======== Data ========

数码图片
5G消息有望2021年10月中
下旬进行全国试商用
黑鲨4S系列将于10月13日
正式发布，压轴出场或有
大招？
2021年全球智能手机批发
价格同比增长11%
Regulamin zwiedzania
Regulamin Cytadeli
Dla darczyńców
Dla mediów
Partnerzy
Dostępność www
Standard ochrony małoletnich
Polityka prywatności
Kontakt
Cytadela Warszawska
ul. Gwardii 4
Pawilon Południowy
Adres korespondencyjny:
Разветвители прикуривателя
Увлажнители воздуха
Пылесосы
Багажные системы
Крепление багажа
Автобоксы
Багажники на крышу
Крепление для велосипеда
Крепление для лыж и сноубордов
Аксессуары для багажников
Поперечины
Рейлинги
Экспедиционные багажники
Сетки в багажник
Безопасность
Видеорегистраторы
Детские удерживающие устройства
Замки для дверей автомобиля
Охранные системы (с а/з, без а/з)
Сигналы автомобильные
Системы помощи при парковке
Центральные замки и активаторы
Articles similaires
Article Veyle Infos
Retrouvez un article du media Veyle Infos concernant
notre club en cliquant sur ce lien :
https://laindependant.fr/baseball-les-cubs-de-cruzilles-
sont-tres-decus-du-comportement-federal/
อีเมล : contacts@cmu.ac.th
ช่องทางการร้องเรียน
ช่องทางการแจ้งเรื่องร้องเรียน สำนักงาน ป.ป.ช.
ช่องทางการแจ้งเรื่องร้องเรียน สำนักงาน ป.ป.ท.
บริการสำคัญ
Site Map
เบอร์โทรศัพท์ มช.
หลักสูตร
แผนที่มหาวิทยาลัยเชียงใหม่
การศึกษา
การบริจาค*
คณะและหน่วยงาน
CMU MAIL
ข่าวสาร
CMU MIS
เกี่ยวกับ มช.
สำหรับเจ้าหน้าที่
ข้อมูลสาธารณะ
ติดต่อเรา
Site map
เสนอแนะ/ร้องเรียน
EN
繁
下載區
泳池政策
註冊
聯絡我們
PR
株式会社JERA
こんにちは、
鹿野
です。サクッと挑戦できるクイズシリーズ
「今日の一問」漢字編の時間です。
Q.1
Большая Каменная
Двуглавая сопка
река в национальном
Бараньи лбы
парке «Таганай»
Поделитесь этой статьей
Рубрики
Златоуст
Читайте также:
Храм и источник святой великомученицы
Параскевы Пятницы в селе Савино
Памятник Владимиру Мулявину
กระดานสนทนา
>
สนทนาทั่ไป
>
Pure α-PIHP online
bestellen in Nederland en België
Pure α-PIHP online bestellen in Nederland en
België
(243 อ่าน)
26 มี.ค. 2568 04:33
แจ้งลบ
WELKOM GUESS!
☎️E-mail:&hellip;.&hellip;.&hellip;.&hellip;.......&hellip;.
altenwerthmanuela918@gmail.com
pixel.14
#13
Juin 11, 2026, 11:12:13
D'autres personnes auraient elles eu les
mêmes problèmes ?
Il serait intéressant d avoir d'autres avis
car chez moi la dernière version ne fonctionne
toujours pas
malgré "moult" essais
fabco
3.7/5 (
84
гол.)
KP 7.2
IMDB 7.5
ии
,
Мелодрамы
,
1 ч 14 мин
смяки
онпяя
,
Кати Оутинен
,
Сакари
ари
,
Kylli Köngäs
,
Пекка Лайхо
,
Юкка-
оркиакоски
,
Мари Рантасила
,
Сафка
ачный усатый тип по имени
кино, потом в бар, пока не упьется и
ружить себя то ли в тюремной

========

Please render every line of the listing above as a Markdown table with the columns "No." and "Text", numbering the rows in order and leaving out blank lines.

## Response
| No. | Text |
|---|---|
| 1 | 数码图片 |
| 2 | 5G消息有望2021年10月中 |
| 3 | 下旬进行全国试商用 |
| 4 | 黑鲨4S系列将于10月13日 |
| 5 | 正式发布，压轴出场或有 |
| 6 | 大招？ |
| 7 | 2021年全球智能手机批发 |
| 8 | 价格同比增长11% |
| 9 | Regulamin zwiedzania |
| 10 | Regulamin Cytadeli |
| 11 | Dla darczyńców |
| 12 | Dla mediów |
| 13 | Partnerzy |
| 14 | Dostępność www |
| 15 | Standard ochrony małoletnich |
| 16 | Polityka prywatności |
| 17 | Kontakt |
| 18 | Cytadela Warszawska |
| 19 | ul. Gwardii 4 |
| 20 | Pawilon Południowy |
| 21 | Adres korespondencyjny: |
| 22 | Разветвители прикуривателя |
| 23 | Увлажнители воздуха |
| 24 | Пылесосы |
| 25 | Багажные системы |
| 26 | Крепление багажа |
| 27 | Автобоксы |
| 28 | Багажники на крышу |
| 29 | Крепление для велосипеда |
| 30 | Крепление для лыж и сноубордов |
| 31 | Аксессуары для багажников |
| 32 | Поперечины |
| 33 | Рейлинги |
| 34 | Экспедиционные багажники |
| 35 | Сетки в багажник |
| 36 | Безопасность |
| 37 | Видеорегистраторы |
| 38 | Детские удерживающие устройства |
| 39 | Замки для дверей автомобиля |
| 40 | Охранные системы (с а/з, без а/з) |
| 41 | Сигналы автомобильные |
| 42 | Системы помощи при парковке |
| 43 | Центральные замки и активаторы |
| 44 | Articles similaires |
| 45 | Article Veyle Infos |
| 46 | Retrouvez un article du media Veyle Infos concernant |
| 47 | notre club en cliquant sur ce lien : |
| 48 | https://laindependant.fr/baseball-les-cubs-de-cruzilles- |
| 49 | sont-tres-decus-du-comportement-federal/ |
| 50 | อีเมล : contacts@cmu.ac.th |
| 51 | ช่องทางการร้องเรียน |
| 52 | ช่องทางการแจ้งเรื่องร้องเรียน สำนักงาน ป.ป.ช. |
| 53 | ช่องทางการแจ้งเรื่องร้องเรียน สำนักงาน ป.ป.ท. |
| 54 | บริการสำคัญ |
| 55 | Site Map |
| 56 | เบอร์โทรศัพท์ มช. |
| 57 | หลักสูตร |
| 58 | แผนที่มหาวิทยาลัยเชียงใหม่ |
| 59 | การศึกษา |
| 60 | การบริจาค* |
| 61 | คณะและหน่วยงาน |
| 62 | CMU MAIL |
| 63 | ข่าวสาร |
| 64 | CMU MIS |
| 65 | เกี่ยวกับ มช. |
| 66 | สำหรับเจ้าหน้าที่ |
| 67 | ข้อมูลสาธารณะ |
| 68 | ติดต่อเรา |
| 69 | Site map |
| 70 | เสนอแนะ/ร้องเรียน |
| 71 | EN |
| 72 | 繁 |
| 73 | 下載區 |
| 74 | 泳池政策 |
| 75 | 註冊 |
| 76 | 聯絡我們 |
| 77 | PR |
| 78 | 株式会社JERA |
| 79 | こんにちは、 |
| 80 | 鹿野 |
| 81 | です。サクッと挑戦できるクイズシリーズ |
| 82 | 「今日の一問」漢字編の時間です。 |
| 83 | Q.1 |
| 84 | Большая Каменная |
| 85 | Двуглавая сопка |
| 86 | река в национальном |
| 87 | Бараньи лбы |
| 88 | парке «Таганай» |
| 89 | Поделитесь этой статьей |
| 90 | Рубрики |
| 91 | Златоуст |
| 92 | Читайте также: |
| 93 | Храм и источник святой великомученицы |
| 94 | Параскевы Пятницы в селе Савино |
| 95 | Памятник Владимиру Мулявину |
| 96 | กระดานสนทนา |
| 97 | > |
| 98 | สนทนาทั่ไป |
| 99 | > |
| 100 | Pure α-PIHP online |
| 101 | bestellen in Nederland en België |
| 102 | Pure α-PIHP online bestellen in Nederland en |
| 103 | België |
| 104 | (243 อ่าน) |
| 105 | 26 มี.ค. 2568 04:33 |
| 106 | แจ้งลบ |
| 107 | WELKOM GUESS! |
| 108 | ☎️E-mail:&hellip;.&hellip;.&hellip;.&hellip;.......&hellip;. |
| 109 | altenwerthmanuela918@gmail.com |
| 110 | pixel.14 |
| 111 | #13 |
| 112 | Juin 11, 2026, 11:12:13 |
| 113 | D'autres personnes auraient elles eu les |
| 114 | mêmes problèmes ? |
| 115 | Il serait intéressant d avoir d'autres avis |
| 116 | car chez moi la dernière version ne fonctionne |
| 117 | toujours pas |
| 118 | malgré "moult" essais |
| 119 | fabco |
| 120 | 3.7/5 ( |
| 121 | 84 |
| 122 | гол.) |
| 123 | KP 7.2 |
| 124 | IMDB 7.5 |
| 125 | ии |
| 126 | , |
| 127 | Мелодрамы |
| 128 | , |
| 129 | 1 ч 14 мин |
| 130 | смяки |
| 131 | онпяя |
| 132 | , |
| 133 | Кати Оутинен |
| 134 | , |
| 135 | Сакари |
| 136 | ари |
| 137 | , |
| 138 | Kylli Köngäs |
| 139 | , |
| 140 | Пекка Лайхо |
| 141 | , |
| 142 | Юкка- |
| 143 | оркиакоски |
| 144 | , |
| 145 | Мари Рантасила |
| 146 | , |
| 147 | Сафка |
| 148 | ачный усатый тип по имени |
| 149 | кино, потом в бар, пока не упьется и |
| 150 | ружить себя то ли в тюремной |